Will 007 Still Matter in the Amazon Era?

The news that Amazon had acquired the rights to the James Bond series was largely met with outrage by fans. Against all odds, the 60-year, 25-film, multibillion dollar franchise has to this point been a family business. Producer Albert “Cubby” Broccoli adapted Ian Fleming’s book Dr. No in 1962, and he continued to produce the series through 1989’s License to Kill before turning the reins over to his daughter Barbara, who was still the guiding force behind the franchise up until last week.

The Broccolis produced good and bad Bond movies through the years, but even the worst shared a distinct sensibility and sense of continuity. Actors, directors, and screenwriters came and went, but Bond was still Bond. The family ensured that while the films changed with the times, their signature mix of colorful villains, elaborate spy gadgets, and jaw dropping stunt work endured through the ages.

Will a streaming-service/ e-commerce-empire/ internet-infrastructure-giant/ personal-data-clearinghouse keep that same sensibility? Almost certainly not. It seems clear that Amazon’s only interest is to squeeze every dime out of the property before the character hits the public domain in 2035. Instead of a Bond movie every few years that feels like an event, we’ll surely get multiple spinoff movies and TV shows and the same oversaturation that’s hurt Star Wars and Marvel.

The big question is: does it matter? Should it matter? Does every franchise have to go on and on forever, or is it time to let this one go?

It’s hardly a new observation that Bond is firmly rooted in the Cold War (and Cold War-era sexual politics), and since the Cold War ended, (around the same time that the franchise ran out of Ian Fleming books to adapt), the Bond series has struggled to find its central reason to exist. But Bond is rooted in something else, maybe even more important to the character’s appeal: lifestyle porn.

Not porn in the sense of beautiful people having sex, although you do get a fair amount of that in a Bond movie. The essential fantasy of James Bond is that he gets to do things other men only fantasize about, and in the 60s and 70s, that meant glamorous international travel, high-tech gadgets, and shameless womanizing. Not to mention killing bad guys with impunity.

Obviously the shameless womanizing wasn’t a great look then and is a worse one now (more on which anon). But back in the Connery era, international travel was legitimately glamorous, and something the average person didn’t experience (not even all that often in the movie theater, in an era when most movies were still filmed on sets or a Hollywood backlot). Staying in ski resorts and gambling in casinos was reserved for the elite — and members of Her Majesty’s Secret Service — but now they’re fairly common middle-class pursuits, and even people who don’t have the wherewithal to travel overseas can watch a high-resolution travelogue on streaming. A globe-trotting spy is less exciting now that the globe has gotten smaller.

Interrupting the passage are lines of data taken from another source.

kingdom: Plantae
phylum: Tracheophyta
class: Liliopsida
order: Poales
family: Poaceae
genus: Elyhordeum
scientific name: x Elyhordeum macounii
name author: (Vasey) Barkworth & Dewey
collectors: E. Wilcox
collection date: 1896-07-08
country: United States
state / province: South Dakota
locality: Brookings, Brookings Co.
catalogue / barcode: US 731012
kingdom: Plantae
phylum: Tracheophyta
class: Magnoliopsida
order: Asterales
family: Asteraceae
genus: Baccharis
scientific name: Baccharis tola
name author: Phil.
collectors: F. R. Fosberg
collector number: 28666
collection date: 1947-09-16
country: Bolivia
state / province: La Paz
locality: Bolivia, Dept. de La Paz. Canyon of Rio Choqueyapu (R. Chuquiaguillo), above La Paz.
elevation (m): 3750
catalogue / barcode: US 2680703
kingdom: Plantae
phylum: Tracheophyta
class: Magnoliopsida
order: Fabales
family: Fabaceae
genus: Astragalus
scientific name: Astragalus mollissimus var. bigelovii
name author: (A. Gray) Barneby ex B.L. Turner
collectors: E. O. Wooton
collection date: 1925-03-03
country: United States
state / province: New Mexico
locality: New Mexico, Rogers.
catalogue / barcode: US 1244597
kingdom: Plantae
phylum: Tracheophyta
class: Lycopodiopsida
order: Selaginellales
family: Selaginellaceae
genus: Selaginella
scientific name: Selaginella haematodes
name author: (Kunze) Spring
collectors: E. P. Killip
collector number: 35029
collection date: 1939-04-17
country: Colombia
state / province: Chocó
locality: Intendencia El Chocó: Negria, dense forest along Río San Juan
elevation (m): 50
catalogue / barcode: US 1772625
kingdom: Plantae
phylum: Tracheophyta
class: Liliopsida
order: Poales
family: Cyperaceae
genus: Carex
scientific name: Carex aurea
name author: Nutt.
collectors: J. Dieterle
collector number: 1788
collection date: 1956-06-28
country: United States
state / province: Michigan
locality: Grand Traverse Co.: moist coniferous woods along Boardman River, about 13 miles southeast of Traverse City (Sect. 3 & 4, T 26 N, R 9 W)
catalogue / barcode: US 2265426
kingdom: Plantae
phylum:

Likewise, Q’s gadgets were sophisticated and clever and usually within the realm of science fiction. But that’s no longer true in an era when the phone in your pocket is better than the one Mr. Spock carried around. (Something Skyfall lampshaded by reducing Bond’s gadgets to a gun and a radio.)

But the biggest part of 007’s original appeal — and the biggest problem with moving the series forward — is women. The “Bond Girl” is the most universal trope of the series, and let’s face it, the opening credits sequences aren’t silhouettes of cars or Bond winning at baccarat. The real adolescent fantasy at the center of James Bond is that every woman he meets wants to sleep with him, and usually does.

The Pierce Brosnan era addressed this openly. Goldeneye introduces Judi Dench as Bond’s steely new boss, who dismisses 007 as, “a sexist, misogynist dinosaur,” before sending him out to stomp around and do his dinosaur thing. The Daniel Craig films let Bond form emotional attachments to women, and even let him maintain a relationship over more than one film. But both of those things were reactions to the original Bond formula. After a certain point, if a central part of your series’ appeal is gone, you have to replace it with something, not just point out that you’ve taken it away.

Which is the question that Amazon must — and will almost certainly fail to — answer. Stripped of the essential things that made him cool, what’s left of 007? If you’re Amazon, a universally recognizable brand name, and probably not much more. If you’re a longtime fan of the series, a legacy that seems sure to be tarnished.

Maybe that’s just one part in a larger tragedy, as every beloved story inevitably gets chewed up by capitalism’s unending hunger for “content.” But maybe it’s simply the close of an era whose end was inevitable. Maybe 007 was a great character for the Cold War who’s no longer relevant and that’s okay. Not every story has to go on forever, and after 63 years James Bond has had a pretty good run. Maybe we can ignore whatever spinoffs and prequels Amazon serves up the same way we’ve been ignoring their Lord of the Rings-adjacent content.

And maybe, the same way Ian Fleming wrapped up a generation’s aspirations and anxieties and lust into one smartly-dressed package, someone will come up with a new irresistible formula to carry us through the next 60 years. The world may have changed since Bond sipped his first vodka martini, but it certainly still needs saving.